Page images and extracted text

-------------------------

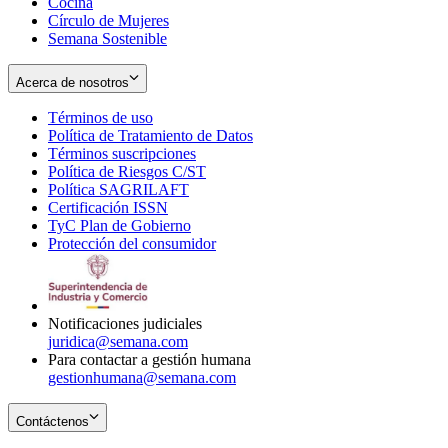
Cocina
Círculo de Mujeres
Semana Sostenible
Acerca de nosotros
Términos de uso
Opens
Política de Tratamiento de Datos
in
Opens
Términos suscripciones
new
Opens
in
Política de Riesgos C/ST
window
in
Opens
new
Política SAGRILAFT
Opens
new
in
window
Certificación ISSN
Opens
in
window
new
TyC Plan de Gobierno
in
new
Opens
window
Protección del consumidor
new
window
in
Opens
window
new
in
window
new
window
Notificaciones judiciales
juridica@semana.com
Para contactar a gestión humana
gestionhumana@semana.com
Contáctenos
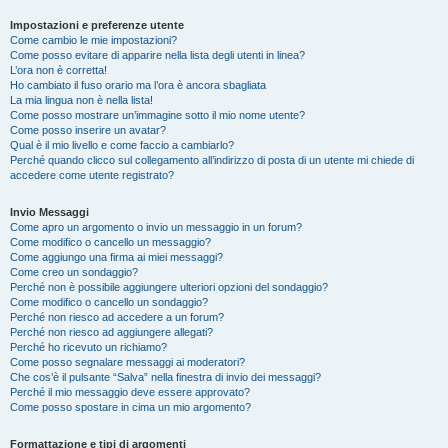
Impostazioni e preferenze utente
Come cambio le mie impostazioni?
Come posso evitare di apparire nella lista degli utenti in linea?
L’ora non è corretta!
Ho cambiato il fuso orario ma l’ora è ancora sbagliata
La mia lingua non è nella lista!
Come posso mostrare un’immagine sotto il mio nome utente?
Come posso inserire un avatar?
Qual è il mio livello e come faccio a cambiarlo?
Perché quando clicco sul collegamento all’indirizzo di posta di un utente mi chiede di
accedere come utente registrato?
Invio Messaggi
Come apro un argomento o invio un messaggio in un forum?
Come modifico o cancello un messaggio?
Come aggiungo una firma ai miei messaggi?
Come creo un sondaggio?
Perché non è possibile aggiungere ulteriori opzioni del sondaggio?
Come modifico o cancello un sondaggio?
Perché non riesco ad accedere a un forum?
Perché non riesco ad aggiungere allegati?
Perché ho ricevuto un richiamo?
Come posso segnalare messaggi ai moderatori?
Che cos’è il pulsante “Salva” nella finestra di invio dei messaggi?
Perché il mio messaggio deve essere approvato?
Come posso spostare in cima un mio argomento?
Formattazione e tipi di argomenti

-------------------------

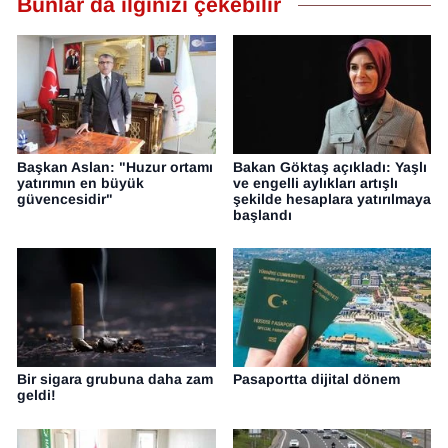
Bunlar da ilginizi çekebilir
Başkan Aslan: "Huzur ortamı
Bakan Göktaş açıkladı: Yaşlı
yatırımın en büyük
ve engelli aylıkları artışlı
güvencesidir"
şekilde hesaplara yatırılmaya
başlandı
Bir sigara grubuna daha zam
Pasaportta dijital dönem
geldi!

-------------------------

What needs to be done ▸ Give back exactly the lines above, from the line containing "Perché il mio" through the line containing "Formattazione e tipi di argomenti", with both end lines and nothing more.

Solution ▸
Perché il mio messaggio deve essere approvato?
Come posso spostare in cima un mio argomento?
Formattazione e tipi di argomenti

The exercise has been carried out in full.